9. Çeyreğin en önemli güvenlik olayı Kaseya, devam eden dijital tedarik zinciri saldırıları tehdidinin bir başka göstergesiydi. ABD’deki 4 Temmuz tatilinde hafta sonu başlamadan hemen önce, birçok kurum uç noktalarına yönelik fidye yazılımı saldırılarını bildirmeye başladı. WatchGuard’ın olay analizi, bir hizmet olarak fidye yazılımı (RaaS) olan REvil operasyonuyla çalışan saldırganların yaklaşık 1.500 şirketten ve potansiyel olarak milyonlarca uç noktaya fidye yazılımı sağlamak için Kaseya VSA Uzaktan İzleme ve Yönetim (RMM) yazılımındaki üç sıfır gün güvenlik açığından (CVE-2021-30116 ve CVE-2021-30118 dahil) nasıl yararlandığını açıkladı. FBI sonunda REvil’in sunucularını ele geçirip birkaç ay sonra şifre çözme anahtarını elde ederken saldırı kurumların sıfır güveni benimsemek, iş ortakları erişimi için en az ayrıcalık ilkesini kullanmak ve tedarik zinciri saldırılarının etkisini en aza indirgemek için sistemlerin yamalı ve güncel olmasını sağlamak gibi proaktif adımlar atma ihtiyacına dair bir başka önemli hatırlatma sağladı.

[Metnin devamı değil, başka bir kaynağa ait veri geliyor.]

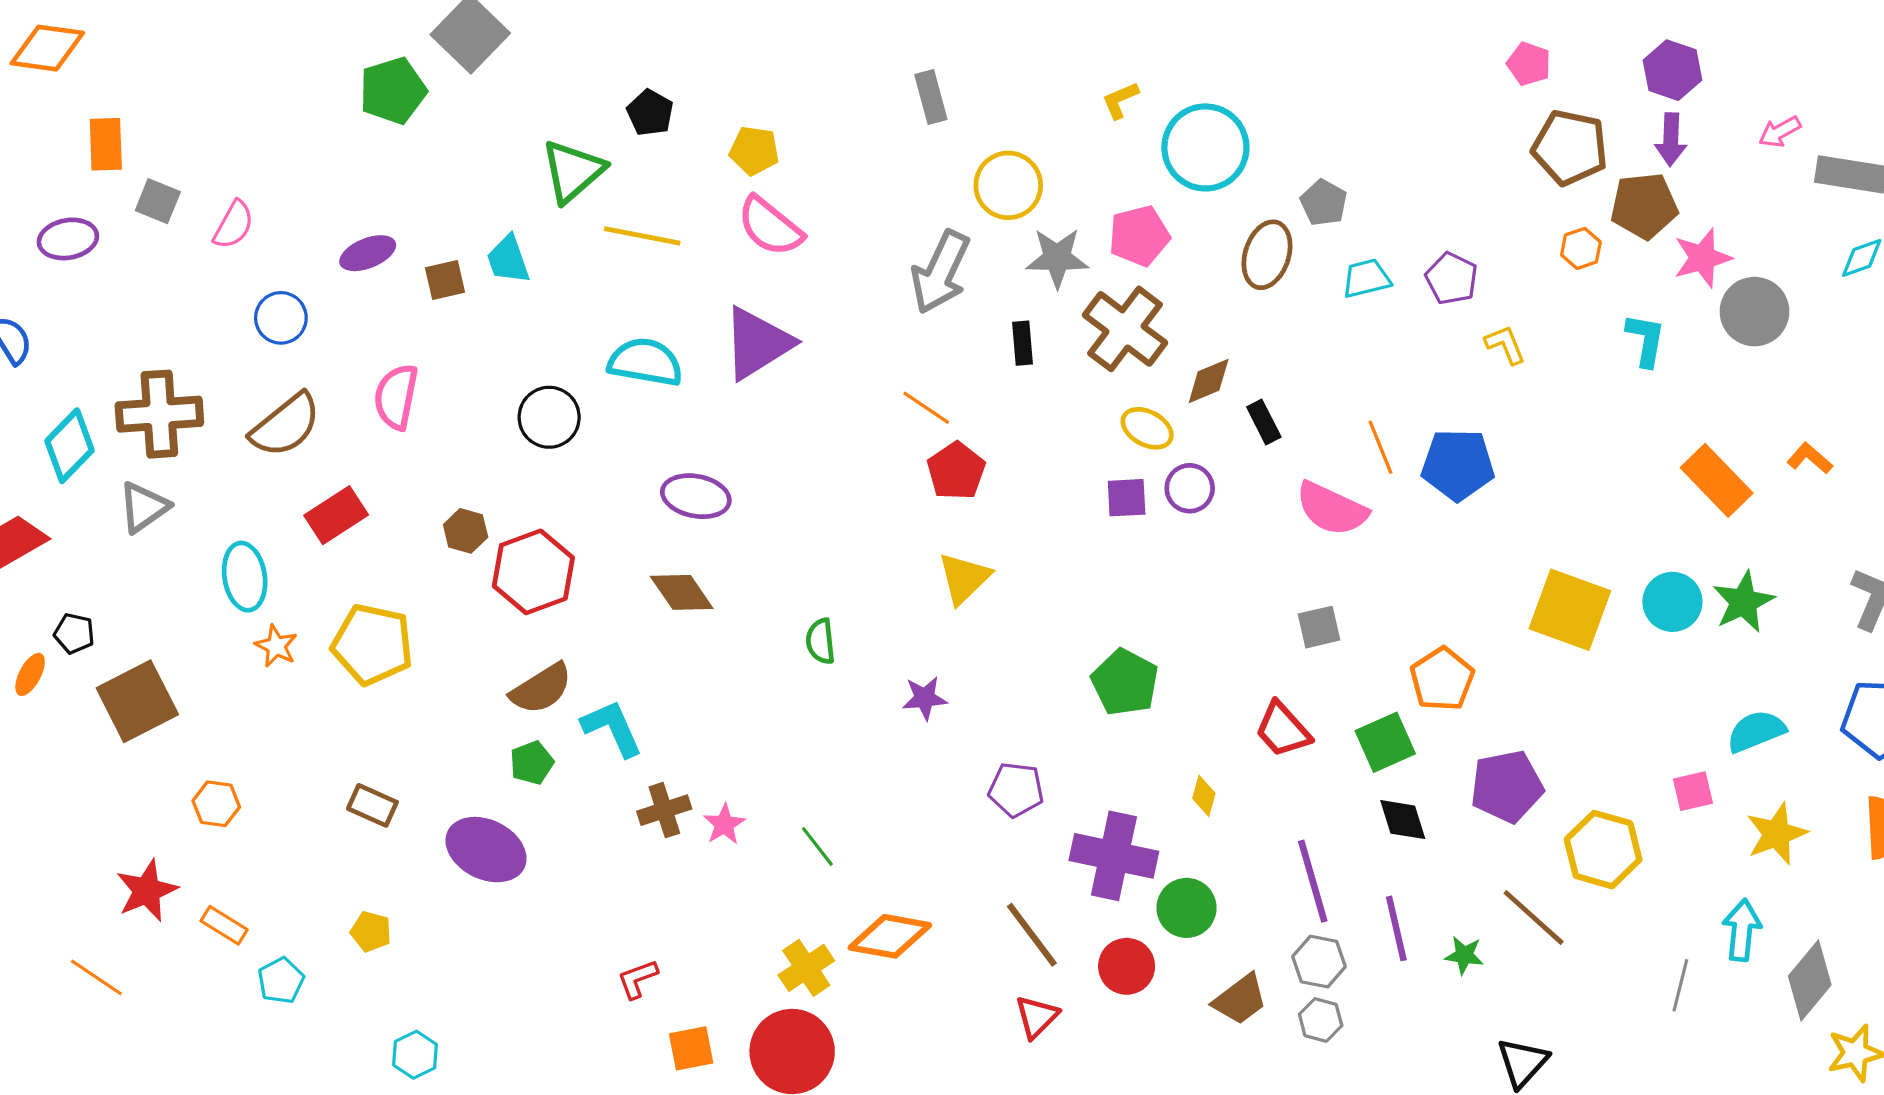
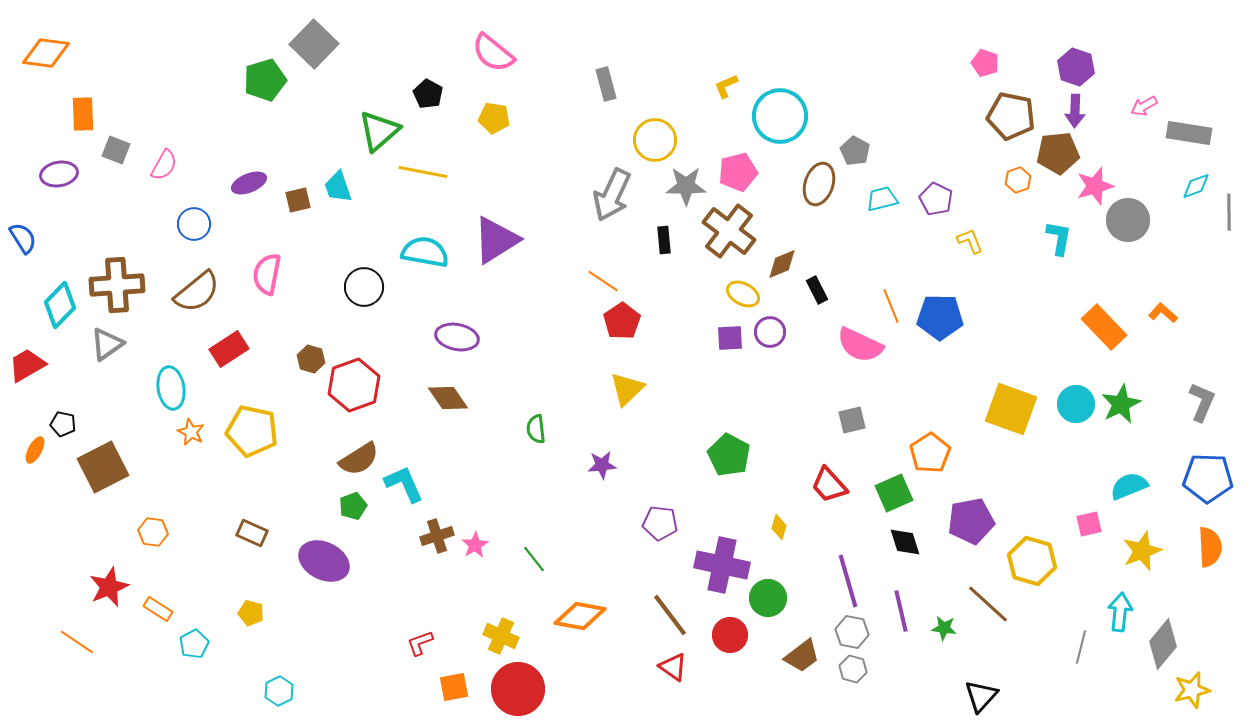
pink semicircle: (770, 226) -> (493, 53), moved
yellow cross: (806, 968) -> (501, 636), moved, turned -32
red triangle: (1037, 1017) -> (673, 667), turned -40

WatchGuard’ın üç aylık araştırma raporundaki bulgular, WatchGuard Threat Lab’ın araştırma çabalarını desteklemek için verileri paylaşmayı seçen aktif WatchGuard cihazlarından alınan anonim Firebox Feed verilerine dayanmaktadır. Üçüncü çeyrekte WatchGuard, toplam 16,6 milyondan fazla kötü amaçlı yazılım varyantını (cihaz başına 454) ve 4 milyondan fazla ağ tehdidini engelledi. Raporun tamamı; 2021’in üçüncü çeyreğine ait ek kötü amaçlı yazılım ve ağ eğilimleriyle ilgili ayrıntıları, 2021’in ilk yarısında uç noktada tespit edilen tehditlere daha da derin bir bakışı, her büyüklükteki ve her sektördeki kurumlar için önerilen güvenlik stratejilerini, kritik savunma ipuçlarını ve daha fazlasını içeriyor.